İşte o zaman insanlar üç sınıfa ayrılur: Peygamberlere, velîlere, ilmiyle âmil âlimlere, sâlih kimselere cennetden hulleler (=cennet elbisesi), taşlar, altun eyerli burâklar getirilür elbiseleri giyüb burâklara binerek arş-ı a’lânın gölgesine giderler. Ve orada kendileri içün hazırlanan mevki’lerde otururlar. Cennet ni’metlerinden yerler, içerler aslâ mahşer azâbı görmezler. Bunlardan mâadâ kâffe-i nâs

(Çıplak yalın ayâk olarak haşrolunursunuz) Hadîs-i Şerîf’i muktezâsınca çıplak, yalın ayak baş kabak (=çıplak,açık) oldukları hâlde mahşere sevk olunurlar.

(Yevm-i kıyâmetde kâfirleri kör, dilsiz, sağır oldukları hâlde yüzleri üzerine sürüne sürüne haşr ederiz.) (Sûre-i İsrâ, 97. Âyet-i Kerîme)
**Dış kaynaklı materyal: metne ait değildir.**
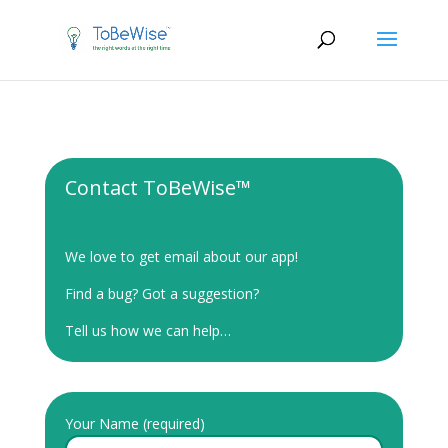
Contact ToBeWise™
We love to get email about our app!
Find a bug? Got a suggestion?
Tell us how we can help…
Your Name (required)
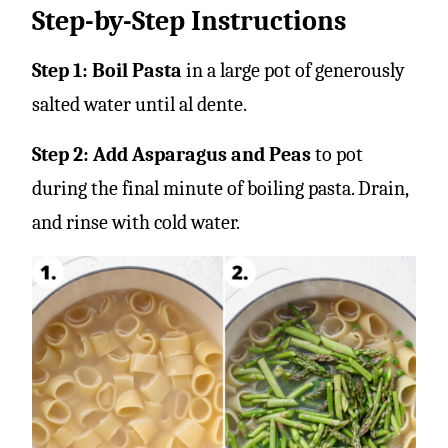
Step-by-Step Instructions
Step 1: Boil Pasta
in a large pot of generously
salted water until al dente.
Step 2: Add Asparagus and Peas
to pot
during the final minute of boiling pasta. Drain,
and rinse with cold water.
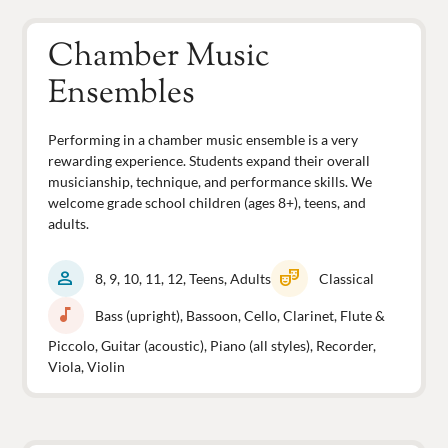
Chamber Music
Ensembles
Performing in a chamber music ensemble is a very
rewarding experience. Students expand their overall
musicianship, technique, and performance skills. We
welcome grade school children (ages 8+), teens, and
adults.
person
theater_comedy
8, 9, 10, 11, 12, Teens, Adults
Classical
music_note
Bass (upright), Bassoon, Cello, Clarinet, Flute &
Piccolo, Guitar (acoustic), Piano (all styles), Recorder,
Viola, Violin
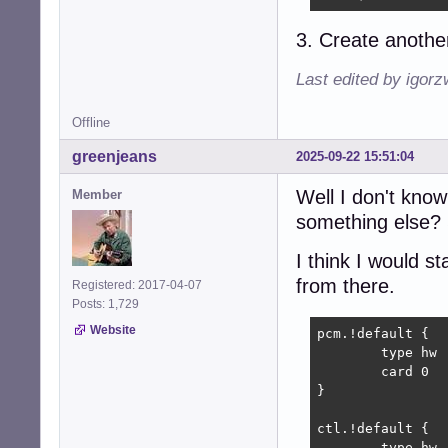
3. Create another
Last edited by igor
Offline
greenjeans
2025-09-22 15:51:04
Well I don't kno
Member
something else? 
I think I would s
from there.
Registered: 2017-04-07
Posts: 1,729
Website
pcm.!default {

	type hw

	card 0

}

ctl.!default {

	type hw           
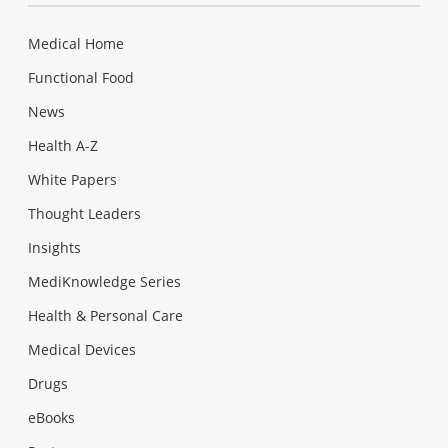
Medical Home
Functional Food
News
Health A-Z
White Papers
Thought Leaders
Insights
MediKnowledge Series
Health & Personal Care
Medical Devices
Drugs
eBooks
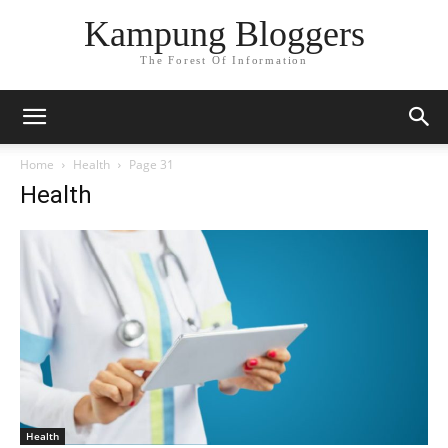
Kampung Bloggers
The Forest Of Information
Home
Health
Page 31
Health
Health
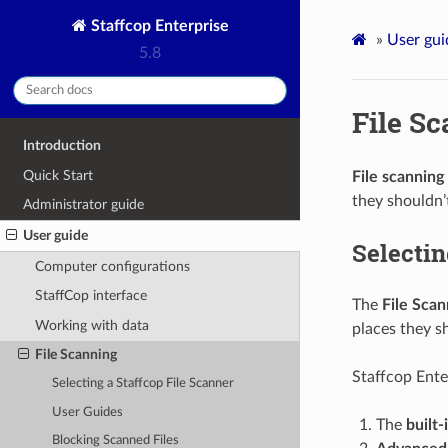
Staffcop Enterprise
»
User gui
5.8
File S
Introduction
Quick Start
File scanning
they shouldn’
Administrator guide
User guide
Selectin
Computer configurations
StaffCop interface
The
File Scan
Working with data
places they s
File Scanning
Staffcop Enter
Selecting a Staffcop File Scanner
User Guides
The
built-
Blocking Scanned Files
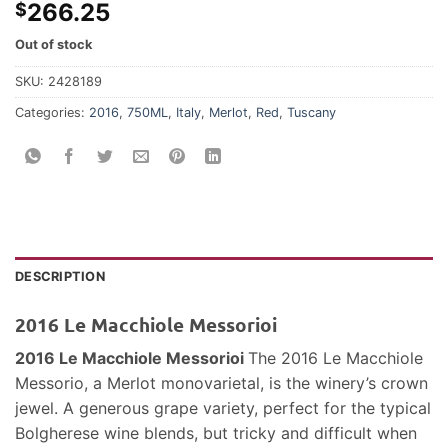
266.25
$
Out of stock
SKU:
2428189
Categories:
2016
,
750ML
,
Italy
,
Merlot
,
Red
,
Tuscany
DESCRIPTION
2016 Le Macchiole Messorioi
2016 Le Macchiole Messorioi
The 2016 Le Macchiole
Messorio, a Merlot monovarietal, is the winery’s crown
jewel. A generous grape variety, perfect for the typical
Bolgherese wine blends, but tricky and difficult when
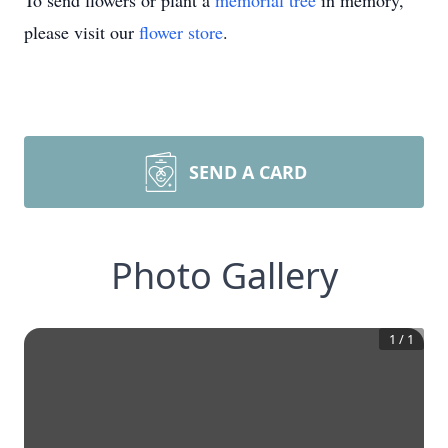
To send flowers or plant a
memorial tree
in memory,
please visit our
flower store
.
SEND A CARD
Photo Gallery
1
/
1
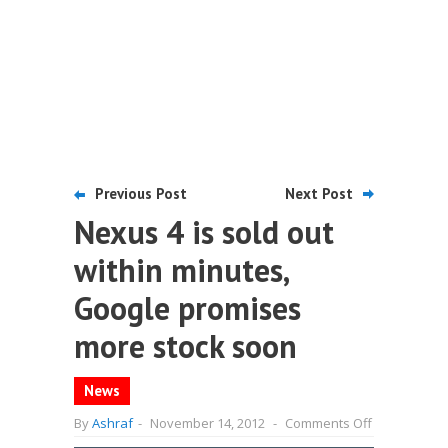
Previous Post
Next Post
Nexus 4 is sold out
within minutes,
Google promises
more stock soon
News
on
By
Ashraf
-
November 14, 2012
-
Comments Off
Nexus
4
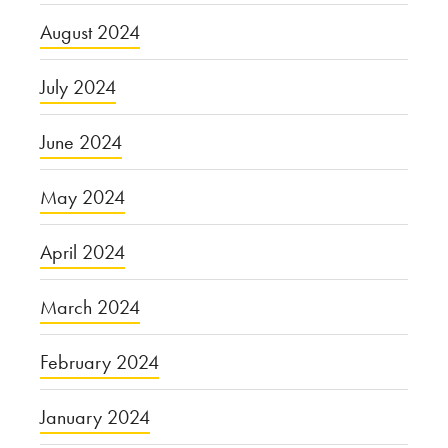
August 2024
July 2024
June 2024
May 2024
April 2024
March 2024
February 2024
January 2024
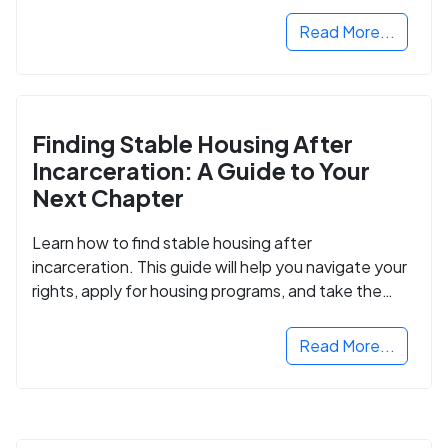
Read More...
Finding Stable Housing After
Incarceration: A Guide to Your
Next Chapter
Learn how to find stable housing after
incarceration. This guide will help you navigate your
rights, apply for housing programs, and take the
next step in rebuilding your life.
Read More...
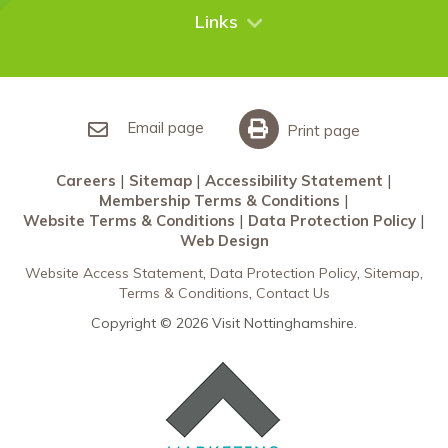
City Breaks
Contact Us
Links
Restaurants Nottingham
Sherwood Forest
Careers
What’s On
Sitemap
Accessibility Statement
Email page
Print page
Membership Terms & Conditions
Careers
Sitemap
Accessibility Statement
Website Terms & Conditions
Membership Terms & Conditions
Data Protection Policy
Website Terms & Conditions
Data Protection Policy
Web Design
Web Design
Website Access Statement
Data Protection Policy
Sitemap
Terms & Conditions
Contact Us
Copyright © 2026 Visit Nottinghamshire.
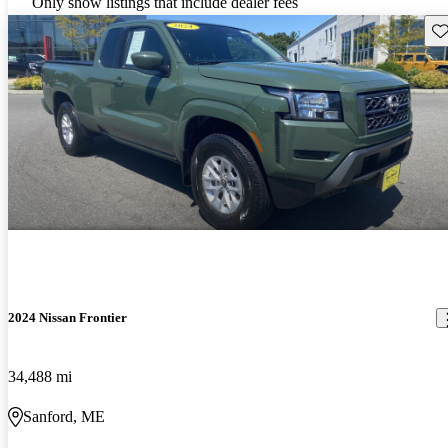
Only show listings that include dealer fees
Sav
2024 Nissan Frontier
34,488 mi
Sanford, ME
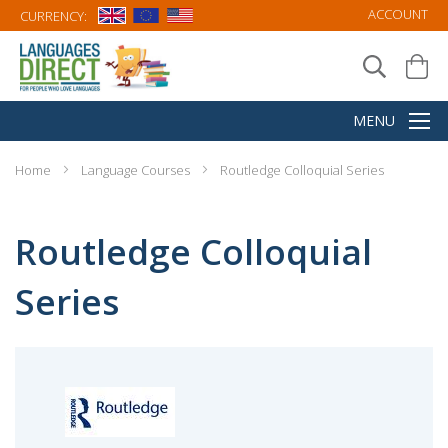
ACCOUNT
CURRENCY:
Home
Language Courses
Routledge Colloquial Series
Routledge Colloquial
Series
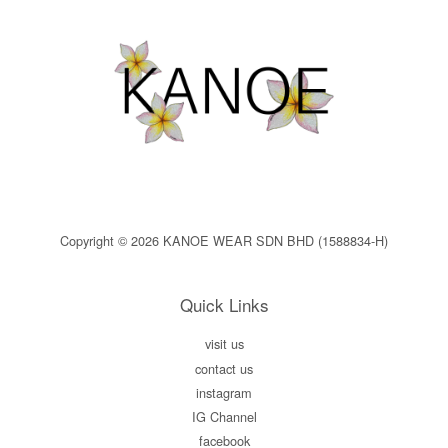
Copyright © 2026 KANOE WEAR SDN BHD (1588834-H)
Quick Links
visit us
contact us
instagram
IG Channel
facebook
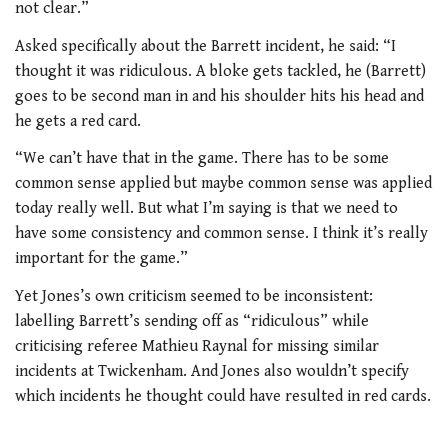
not clear.”
Asked specifically about the Barrett incident, he said: “I
thought it was ridiculous. A bloke gets tackled, he (Barrett)
goes to be second man in and his shoulder hits his head and
he gets a red card.
“We can’t have that in the game. There has to be some
common sense applied but maybe common sense was applied
today really well. But what I’m saying is that we need to
have some consistency and common sense. I think it’s really
important for the game.”
Yet Jones’s own criticism seemed to be inconsistent:
labelling Barrett’s sending off as “ridiculous” while
criticising referee Mathieu Raynal for missing similar
incidents at Twickenham. And Jones also wouldn’t specify
which incidents he thought could have resulted in red cards.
Kâfirler gözleri kör, dilsiz, kulakları sağır oldukları hâlde yüzleri üzerine sürüne sürüne mahşere giderler.

Herkes kendi derdiyle meşgûl olduğundan diğerinin avret mahalline bakmağa meydân bulamaz. Çünki cümlesi aç, susuz, ayak üzere ve hâl-i izdihâmda bulunmağla berâber güneş, başlarına bir mil mikdârı yaklaşur. Herkes kendi günâhı mikdârı ter içinde kalır kimi topuğuna kadar kimi dizine kadar, kimi boğazına kadar, kimi tepesine kadar tere batar ve bu hâl kâfirler içün elli bin yıl devâm eder. Çünki Hadîs-i Şerîf’de beyân buyurulduğu vech üzere mahşerde (elli mevtın (=vatan, yer) ve mevkif) vardır ki anların herbirinde kâfirler biner sene mikdârı azâb olunacakdır.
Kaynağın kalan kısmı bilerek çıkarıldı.